Я смогла изменить его жизнь. Помочь его мечтам осуществиться, и все это сделала в своих же собственных интересах. Важно собрать все пальцы воедино и заставить их сжаться в кулак. А потом этим кулаком ударить. Что я и сделала.
Но все это было потом…
Сейчас же блестящая карьера Антоши только начиналась, его репортаж я смотрела уже в аэропорту. Львенок рвался меня провожать, но я не пустила.
– Поеду на такси.
– И я! И я поеду! – прыгал он, как мячик, по прихожей, вырывая у меня из рук чемодан.
– Это всего на три дня.
– Почему я не могу поехать с тобой? – скулил он.
– Потому что ты мне нужен здесь. Я жду от Саши сюрприз, – я невольно проговорилась, но он не придал этому значения. – И еще… – Я замялась. – У меня может слететь роуминг. Так уже бывало. Это значит, что ты услышишь в трубке: «Абонент временно не доступен…» Или тарабарщину на иностранном языке, которую ты вряд ли поймешь, она будет означать, что я временно не могу тебе ответить.

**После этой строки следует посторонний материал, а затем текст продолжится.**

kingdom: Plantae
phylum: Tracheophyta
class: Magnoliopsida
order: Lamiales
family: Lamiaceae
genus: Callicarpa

– Как это? Нет, ты мне врешь! Так не бывает!
– Бывает, милый, – я крепко поцеловала его в губы. – Крепись.
Вместо ответа он вцепился в мой чемодан. Внизу меня ждало такси, а Саша наверняка ехал в аэропорт. Его тоже никто не провожал. Я уже хотела все бросить. Разжать руку и упасть Славе на шею. И гори оно все…
Но мне этим же вечером телефон оборвут. И лучше, если я в это время буду в воздухе или в другой стране, вне зоны доступа, и по объективным причинам не сумею ответить.
– Спаси меня, – попросила я, и он разжал руку.
– Хорошо. Я сделаю все что могу.
– Через три дня я выйду на связь. Продержись, пожалуйста. Что бы ни случилось: держись.
– Я люблю тебя, – сказал он печально, перед тем как закрылась дверь.
Через пять минут я сидела в машине и немного грустила. Если бы я его и в самом деле любила, я должна бы остаться. И я искренне жалела, что костер догорел и я принимаю за пламя отблески осеннего заката, и только. Мне было так грустно, что хотелось плакать. Но через пару часов я окончательно вытерла слезы и смотрела сюжет на канале, пока еще не федеральном, где зажигал Антоша, пока еще начинающий политический обозреватель, очаровательный, слегка взволнованный Антоша, не Антон Львович. Я с удивлением отметила, что его любит камера, с таким удовольствием она заглядывала в Антошины глаза, похожие на перезрелые ягоды черешни, и, казалось, переживала за каждое сказанное им слово. Зритель мгновенно проникся к моему бывшему ученику симпатией, что и обусловило его стремительный взлет. А рядом со мной сидел Саша и тоже смотрел.